Durante muito tempo se suspeitou que deveria haver uma correlação entre a eletricidade e o magnetismo; coube, entretanto a Oersted, em 1819, demonstrar não só sua existência como também a sua definida relação.

Figura 1

Quando se aproxima uma bússola de um condutor que está sendo atravessado por uma corrente elétrica, a agulha sofre um desvio, denunciando a presença de um campo magnético.

Observou-se ainda que a tendência da agulha é para situar-se em uma posição perpendicular à direção da corrente.

Figura 2


Se a agulha é colocada acima do condutor, aponta no sentido oposto ao indicado, quando esteve situada abaixo do mesmo condutor.

Figura 3

Uma observação mais prolongada mostra que o fluxo magnético existe sob a forma de círculos, em todo o contorno do condutor (isto se não houver outro campo magnético nas suas proximidades), como aparece nas Figs. 1, 2-e 3. Estes círculos têm seus centros coincidindo com o eixo longitudinal do condutor e seus planos lhe são perpendiculares.
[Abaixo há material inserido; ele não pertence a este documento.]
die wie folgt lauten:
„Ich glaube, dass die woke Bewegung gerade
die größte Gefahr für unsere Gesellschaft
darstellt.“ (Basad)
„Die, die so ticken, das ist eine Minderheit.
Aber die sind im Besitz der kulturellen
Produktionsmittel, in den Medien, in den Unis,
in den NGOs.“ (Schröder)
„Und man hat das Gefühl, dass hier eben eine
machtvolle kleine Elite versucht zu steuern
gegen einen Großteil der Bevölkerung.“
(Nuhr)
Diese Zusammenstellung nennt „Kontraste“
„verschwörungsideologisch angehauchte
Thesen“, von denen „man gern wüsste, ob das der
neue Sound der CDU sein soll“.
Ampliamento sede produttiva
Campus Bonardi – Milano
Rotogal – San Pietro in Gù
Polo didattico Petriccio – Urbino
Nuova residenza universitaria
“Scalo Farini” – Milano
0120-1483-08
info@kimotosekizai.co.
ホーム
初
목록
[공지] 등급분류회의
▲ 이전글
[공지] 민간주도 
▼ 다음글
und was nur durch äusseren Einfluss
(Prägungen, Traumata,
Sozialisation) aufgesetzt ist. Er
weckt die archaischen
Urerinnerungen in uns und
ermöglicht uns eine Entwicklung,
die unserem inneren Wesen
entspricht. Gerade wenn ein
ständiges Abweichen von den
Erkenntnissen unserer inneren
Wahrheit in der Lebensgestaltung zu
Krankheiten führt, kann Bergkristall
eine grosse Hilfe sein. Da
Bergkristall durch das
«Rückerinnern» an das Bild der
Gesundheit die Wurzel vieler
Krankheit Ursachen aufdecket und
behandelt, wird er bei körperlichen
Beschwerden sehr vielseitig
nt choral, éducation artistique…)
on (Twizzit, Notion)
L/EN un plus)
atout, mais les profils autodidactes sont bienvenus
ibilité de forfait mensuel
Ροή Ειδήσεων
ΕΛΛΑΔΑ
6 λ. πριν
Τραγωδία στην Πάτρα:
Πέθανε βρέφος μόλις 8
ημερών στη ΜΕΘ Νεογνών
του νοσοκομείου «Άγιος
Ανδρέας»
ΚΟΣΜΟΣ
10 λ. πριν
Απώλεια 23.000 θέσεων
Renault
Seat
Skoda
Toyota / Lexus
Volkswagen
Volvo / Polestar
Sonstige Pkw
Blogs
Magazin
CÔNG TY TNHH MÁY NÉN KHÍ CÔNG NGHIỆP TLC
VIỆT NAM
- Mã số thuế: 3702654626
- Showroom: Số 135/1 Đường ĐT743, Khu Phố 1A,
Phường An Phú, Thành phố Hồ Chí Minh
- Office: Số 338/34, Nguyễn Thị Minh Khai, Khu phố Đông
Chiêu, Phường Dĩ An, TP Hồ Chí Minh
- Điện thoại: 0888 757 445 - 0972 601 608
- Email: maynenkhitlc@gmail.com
No caso da corrente do condutor ter sua direção invertida, também a agulha imantada inverte o sentido para o qual aponta, o que demonstra que a orientação do campo magnético depende diretamente do sentido da corrente elétrica que percorre o condutor.

A Figura. 1 apresenta a relação entre o campo e a corrente.
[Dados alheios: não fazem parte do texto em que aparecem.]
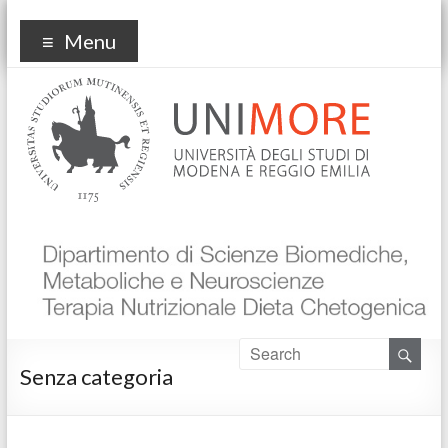
KetApp
Menu
Senza categoria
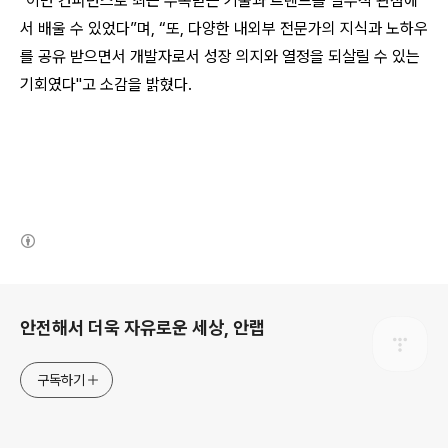
"이번 컨퍼런스로 최근 주목받는 기술과 트렌드를 실무적 관점에
서 배울 수 있었다”며, “또, 다양한 내외부 전문가의 지식과 노하우
를 공유 받으면서 개발자로서 성장 의지와 열정을 되살릴 수 있는
기회였다"고 소감을 밝혔다.
(새창열림)
로그 정보
안전해서 더욱 자유로운 세상, 안랩
구독하기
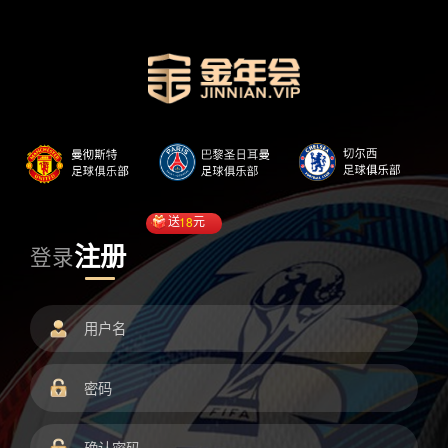
送
18
元
注册
登录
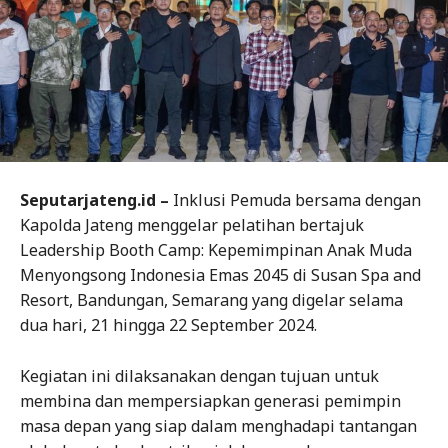
Seputarjateng.id –
Inklusi Pemuda bersama dengan
Kapolda Jateng menggelar pelatihan bertajuk
Leadership Booth Camp: Kepemimpinan Anak Muda
Menyongsong Indonesia Emas 2045 di Susan Spa and
Resort, Bandungan, Semarang yang digelar selama
dua hari, 21 hingga 22 September 2024.
Kegiatan ini dilaksanakan dengan tujuan untuk
membina dan mempersiapkan generasi pemimpin
masa depan yang siap dalam menghadapi tantangan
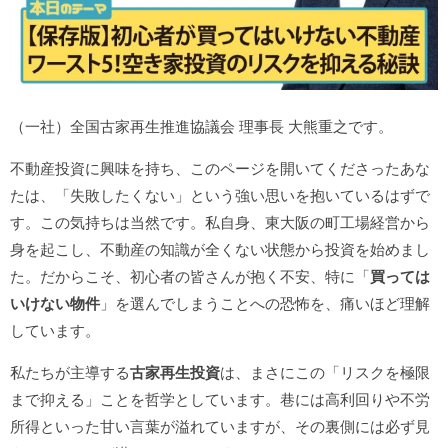
（一社）全国古家再生推進協議会 理事長 大熊重之です。
不動産投資に興味を持ち、このページを開いてくださったあな
たは、「失敗したくない」という強い思いを抱いているはずで
す。この気持ちは当然です。私自身、東大阪の町工場経営から
身を起こし、不動産の知識が全くない状態から投資を始めまし
た。だからこそ、初心者の皆さんが抱く不安、特に「
買っては
いけない物件
」を選んでしまうことへの恐怖を、痛いほど理解
しています。
私たちが主導する
古家再生投資
は、まさにこの「リスクを極限
まで抑える」ことを哲学としています。巷には高利回りや不労
所得といった甘い言葉が溢れていますが、その裏側には必ず見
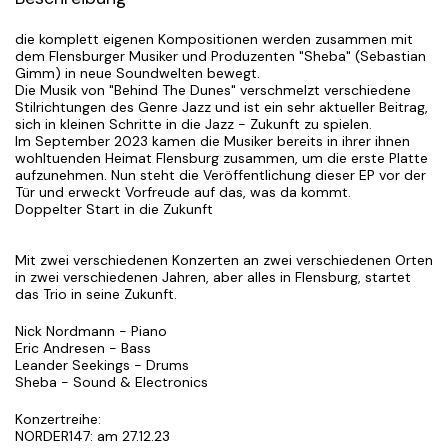
die komplett eigenen Kompositionen werden zusammen mit
dem Flensburger Musiker und Produzenten "Sheba" (Sebastian
Gimm) in neue Soundwelten bewegt.
Die Musik von "Behind The Dunes" verschmelzt verschiedene
Stilrichtungen des Genre Jazz und ist ein sehr aktueller Beitrag,
sich in kleinen Schritte in die Jazz - Zukunft zu spielen.
Im September 2023 kamen die Musiker bereits in ihrer ihnen
wohltuenden Heimat Flensburg zusammen, um die erste Platte
aufzunehmen. Nun steht die Veröffentlichung dieser EP vor der
Tür und erweckt Vorfreude auf das, was da kommt.
Doppelter Start in die Zukunft
Mit zwei verschiedenen Konzerten an zwei verschiedenen Orten
in zwei verschiedenen Jahren, aber alles in Flensburg, startet
das Trio in seine Zukunft.
Nick Nordmann - Piano
Eric Andresen - Bass
Leander Seekings - Drums
Sheba - Sound & Electronics
Konzertreihe:
NORDER147: am 27.12.23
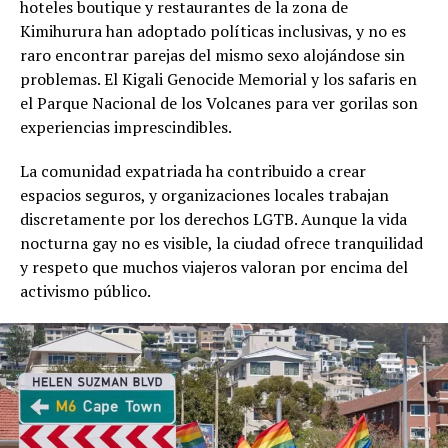
hoteles boutique y restaurantes de la zona de
Kimihurura han adoptado políticas inclusivas, y no es
raro encontrar parejas del mismo sexo alojándose sin
problemas. El Kigali Genocide Memorial y los safaris en
el Parque Nacional de los Volcanes para ver gorilas son
experiencias imprescindibles.
La comunidad expatriada ha contribuido a crear
espacios seguros, y organizaciones locales trabajan
discretamente por los derechos LGTB. Aunque la vida
nocturna gay no es visible, la ciudad ofrece tranquilidad
y respeto que muchos viajeros valoran por encima del
activismo público.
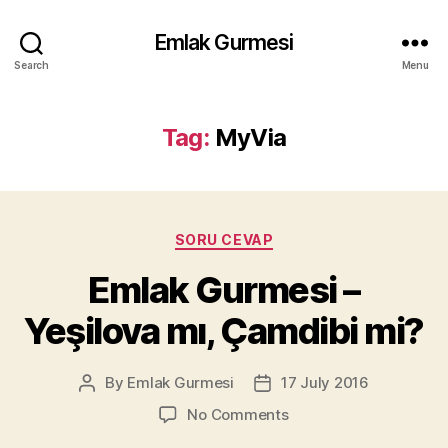
Emlak Gurmesi
Search
Menu
Tag:
MyVia
Categories
SORU CEVAP
Emlak Gurmesi –
Yeşilova mı, Çamdibi mi?
By
Emlak Gurmesi
17 July 2016
Post
Post
author
date
on
No Comments
Emlak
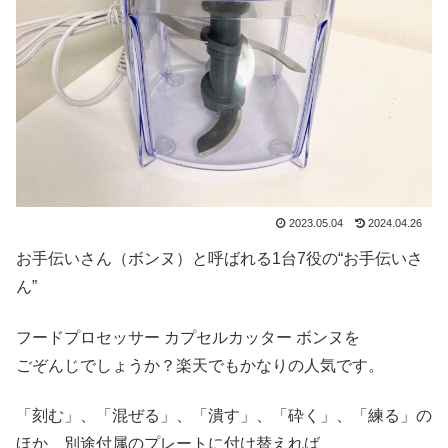
2023.05.04
2024.04.26
お手伝いさん（ボンヌ）と呼ばれる1台7役の“お手伝いさ
ん”
フードプロセッサー カプセルカッター ボンヌを
ごぞんじでしょうか？楽天でもかなりの人気です。
「刻む」、「混ぜる」、「潰す」、「砕く」、「練る」の
ほか、別途付属のプレートに付け替えれば、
O fato do fluxo magnético apresentar-se em círculos cujos planos paralelos são perpendiculares ao eixo longitudinal do condutor, explica o motivo da inversão da agulha da bússola quando deslocada de um ponto acima do condutor para outro situado abaixo deste, pois o sentido do fluxo, em cima, é o inverso do existente embaixo do condutor.
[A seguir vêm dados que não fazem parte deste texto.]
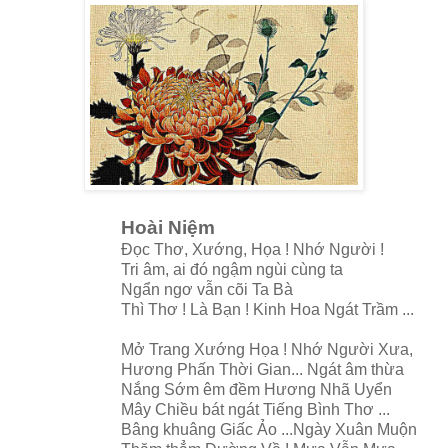
Hoài Niệm
Đọc Thơ, Xướng, Họa ! Nhớ Người !
Tri âm, ai đó ngậm ngùi cùng ta
Ngẩn ngơ vẫn cõi Ta Bà
Thì Thơ ! Là Bạn ! Kinh Hoa Ngát Trầm ...
Mở Trang Xướng Họa ! Nhớ Người Xưa,
Hương Phấn Thời Gian... Ngát âm thừa
Nắng Sớm êm đềm Hương Nhã Uyển
Mây Chiều bát ngát Tiếng Bình Thơ ...
Bâng khuâng Giấc Ảo ...Ngày Xuân Muộn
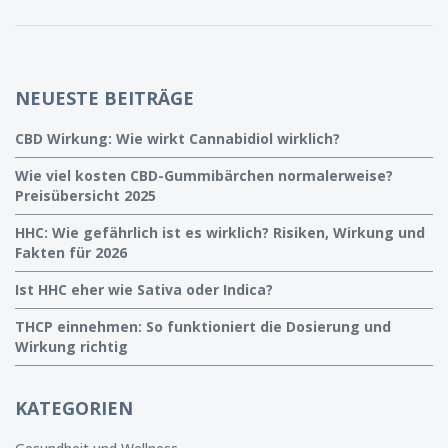
NEUESTE BEITRÄGE
CBD Wirkung: Wie wirkt Cannabidiol wirklich?
Wie viel kosten CBD-Gummibärchen normalerweise?
Preisübersicht 2025
HHC: Wie gefährlich ist es wirklich? Risiken, Wirkung und
Fakten für 2026
Ist HHC eher wie Sativa oder Indica?
THCP einnehmen: So funktioniert die Dosierung und
Wirkung richtig
KATEGORIEN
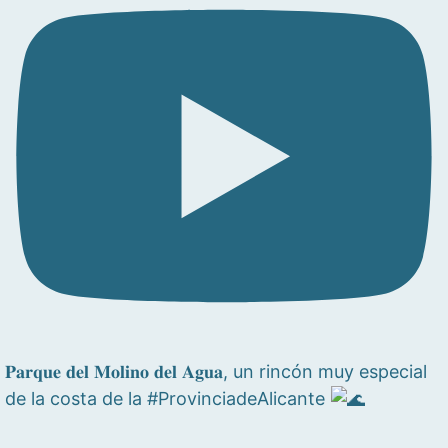
𝐏𝐚𝐫𝐪𝐮𝐞 𝐝𝐞𝐥 𝐌𝐨𝐥𝐢𝐧𝐨 𝐝𝐞𝐥 𝐀𝐠𝐮𝐚, un rincón muy especial
de la costa de la #ProvinciadeAlicante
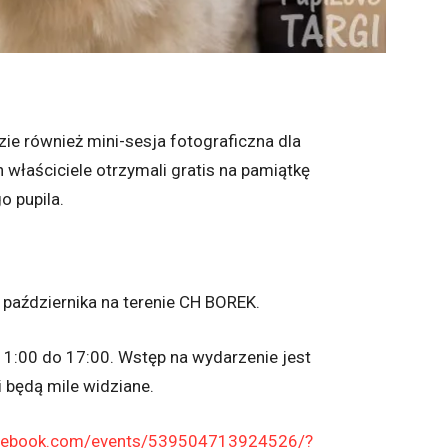
e również mini-sesja fotograficzna dla
łaściciele otrzymali gratis na pamiątkę
o pupila.
 października na terenie CH BOREK.
1:00 do 17:00. Wstęp na wydarzenie jest
 będą mile widziane.
acebook.com/events/539504713924526/?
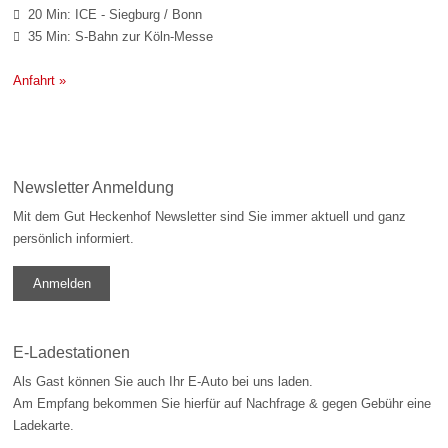
20 Min: ICE - Siegburg / Bonn

35 Min: S-Bahn zur Köln-Messe

Anfahrt »
Newsletter Anmeldung
Mit dem Gut Heckenhof Newsletter sind Sie immer aktuell und ganz
persönlich informiert.
Anmelden
E-Ladestationen
Als Gast können Sie auch Ihr E-Auto bei uns laden.
Am Empfang bekommen Sie hierfür auf Nachfrage & gegen Gebühr eine
Ladekarte.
É o que se vê nas Figura. 2 e 3.

A experiência apresentada na Fig. 4 ilustra perfeitamente a interdependência existente entre o fluxo magnético e a corrente elétrica.

Figura 4

Um condutor, percorrido por uma corrente elétrica, é enfiado num papelão, de modo a atravessá-lo na perpendicular ao seu plano. A limalha de ferro que for espalhada sobre o papelão, dispõe-se logo em círculos concêntricos.

(Para se obter figuras bem precisas é necessário o emprego de uma corrente, com a intensidade mínima de 100 ampères.)

Se quatro ou mais bússolas forem dispostas como aparece na Fig. 160, indicarão, pela pontaria de suas agulhas, que as linhas magnéticas que envolvem o condutor são círculos que têm, como centro, o próprio eixo do fio portador da corrente.